Sejamos todos feministas

Por: Camilla Doudement Oliveira | Em: 1 / junho / 2020

O livro de Chimamanda Adichie, com pouco mais de 70 páginas, extraído de uma palestra realizada em 2012 no TEDXEuston, conferência anual com foco na África, traz uma narrativa anti colonizadora sobre conceitos impostos da sociedade patriarcal sobre o feminismo.

É interessante como a autora passeia sua vivência dentro seu país, Nigéria, nas relações produzidas no decorrer da vida, na escola e com amigos e expõe a partir delas como o machismo atravessou sua vida. O primeiro relato é sobre quando ouviu a palavra “feminista” direcionada a ela pela primeira vez e que desde então começou a se entender enquanto feminista. A cada intervenção feita por alguém que tentava de alguma forma silenciar/encurralar sua vivência de corpo e voz, ela se tornaria cada dia mais feminista e percebia a importância de tomar essa posição para subverter a lógica construída dessas narrativas. Chimamanda nos mostra o quanto a violência se torna algo repetitiva e por isso acabamos por naturalizá-la e cair nos estereótipos ficcionados sobre o feminismo.

Durante a leitura, podemos nos aproximar da autora em vários momentos, e nesse momento percebendo que a estrutura, em Lagos ou em Caxias, no interior do Maranhão (BR) são espelhos de um modelo patriarcal. Todas as mulheres que leram o livro e debateram durante o encontro do Leia Mulheres (Caxias-MA), se identificaram com pelo menos uma experiência vivida pela autora.

A leitura é simples e próxima à realidade de qualquer pessoa, não importando a classe social, o que torna primordial para iniciação do feminismo como prática e a liberdade de se identificar enquanto feminista, sem medos. O processo para se identificar enquanto feminista, e perceber sua importância é individual e no tempo de cada pessoa, a estrutura em algum momento vai mostrar que estamos sendo vigiadas e podemos ser punidas.

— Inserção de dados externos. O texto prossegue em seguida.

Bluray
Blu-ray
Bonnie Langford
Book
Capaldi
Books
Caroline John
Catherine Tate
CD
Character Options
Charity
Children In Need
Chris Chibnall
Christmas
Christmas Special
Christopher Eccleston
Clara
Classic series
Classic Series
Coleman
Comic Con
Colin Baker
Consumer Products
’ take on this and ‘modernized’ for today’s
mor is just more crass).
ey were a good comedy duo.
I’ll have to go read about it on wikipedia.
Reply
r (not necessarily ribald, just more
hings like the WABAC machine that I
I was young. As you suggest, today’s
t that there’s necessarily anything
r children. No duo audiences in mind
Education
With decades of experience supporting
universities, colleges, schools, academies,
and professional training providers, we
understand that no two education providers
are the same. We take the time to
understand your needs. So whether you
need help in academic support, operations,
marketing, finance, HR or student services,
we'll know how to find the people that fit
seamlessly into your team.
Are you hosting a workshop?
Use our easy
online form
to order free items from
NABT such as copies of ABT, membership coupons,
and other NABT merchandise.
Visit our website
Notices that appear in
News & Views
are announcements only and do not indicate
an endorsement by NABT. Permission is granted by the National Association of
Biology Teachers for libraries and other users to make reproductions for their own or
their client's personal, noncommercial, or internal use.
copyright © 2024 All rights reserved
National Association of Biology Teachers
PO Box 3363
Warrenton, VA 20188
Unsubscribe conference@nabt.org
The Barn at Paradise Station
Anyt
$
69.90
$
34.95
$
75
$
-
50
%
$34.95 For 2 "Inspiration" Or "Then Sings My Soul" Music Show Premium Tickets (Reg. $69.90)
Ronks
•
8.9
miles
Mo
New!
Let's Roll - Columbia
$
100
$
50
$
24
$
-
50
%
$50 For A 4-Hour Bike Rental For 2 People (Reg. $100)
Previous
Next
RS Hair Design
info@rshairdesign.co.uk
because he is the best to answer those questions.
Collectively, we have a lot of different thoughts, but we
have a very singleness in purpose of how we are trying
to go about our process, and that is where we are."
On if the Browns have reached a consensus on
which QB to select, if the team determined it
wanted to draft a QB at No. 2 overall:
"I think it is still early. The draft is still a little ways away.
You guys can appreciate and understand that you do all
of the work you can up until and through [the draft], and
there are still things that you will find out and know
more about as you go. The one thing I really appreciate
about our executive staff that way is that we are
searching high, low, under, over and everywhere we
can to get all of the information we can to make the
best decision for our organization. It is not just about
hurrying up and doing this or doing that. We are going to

Logo após relatar a importância do feminismo como prática a liberdade de ser quem se é, Chimamanda nos mostra um caminho a seguir. A discussão sobre o gênero não evoluiu, a humanidade, evoluiu após tantas revoluções nas formas de poder, mas a estrutura montada pelo patriarcado continua parindo o machismo enquanto não for ampliada a discussão sobre gênero na perspectiva de uma construção social.

Camilla Doudement Oliveira

Sou advogada e especialista em Direitos Humanos, minha área é educação.